Despite his links to slavery, he was known as Richard Pennant the Improver as he invested his fortune in his North Wales estate. Money from Jamaica paid for roads, railways, houses, schools and the Penrhyn Quarry, and changed the landscape of North Wales forever. Richard became MP for Petersfield in 1761 and six years later he became one of the two MPs for Liverpool, which was by this time the major slave trade port of Britain. Through his family, business and political connections, Pennant became part of a powerful and influential pro-slavery network and held connections to virtually all the major absentee plantation owners in Britain. He became chairman of the West India Committee, an organisation of merchants and plantation owners, and from 1788 chaired a special sub-committee to organise opposition to abolition.
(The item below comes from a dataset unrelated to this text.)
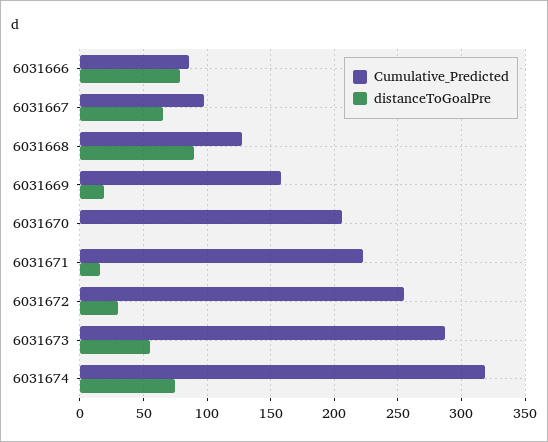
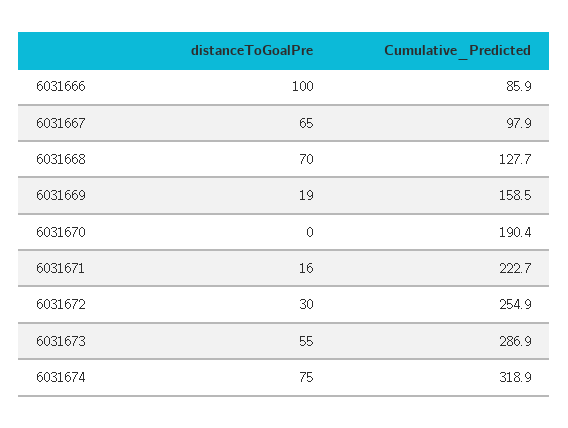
distanceToGoalPre, 6031666: 80 -> 100
distanceToGoalPre, 6031668: 90 -> 70
Cumulative_Predicted, 6031670: 205 -> 190.4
Its tactics included sponsoring petitions to parliament and producing pamphlets that supported the slave trade explaining its economic benefits and Richard used his position as MP for Liverpool to speak in the House of Commons against the abolition of the slave trade. Slavery was finally outlawed in all British colonies between 1833 and 1838 and as the building of Penrhyn Castle came to an end, the Pennants received £14,683 17s 2d (around £1.3million today) for the freeing of 764 enslaved people in Jamaica.

 
The last member of the Penrhyn family to live in the castle was Hugh Napier Douglas-Pennant who died in June 1949 when the castle and estate passed to his niece, Lady Janet Pelham, who adopted the surname of Douglas-Pennant. In 1951, the castle and its 40,000 acres of land were accepted by the treasury in lieu of death duties from Lady Janet. It now belongs to the National Trust and is open to the public receiving 139,614 visitors in 2019/20. It is one of the most admired of the numerous mock castles built in the United Kingdom in the 19th century with Christopher Hussey describing it, "the outstanding instance of Norman revival." It is a picturesque composition that stretches over 600 feet from a tall donion containing family rooms, through the main block built around the earlier house, to the service wing and the stables. Built in a sombre style allows it to possess something of the medieval fortress air despite the ground-level drawing room windows. Hopper designed all the principal interiors in a rich but restrained Norman style, with much fine plasterwork and wood and stone carving. The many attractions of the castle include one of the best art collections in Wales, paintings hanging on its walls include those by Rembrandt, Gainsborough and Canaletto, worth the admission price alone. Some specially designed Norman-style furniture, including a one-ton slate bed made out of Pennant slate for Queen Victoria when she visited in 1859. The queen, however, refused to sleep in it as it reminded her of a tomb. The restored kitchens are a delight and the stable block houses a fascinating industrial railway museum and a model railway museum and a cafe and shop. The 24.3 hectares of grounds include parkland, an exotic tree and shrub collection as well as a Victorian walled garden.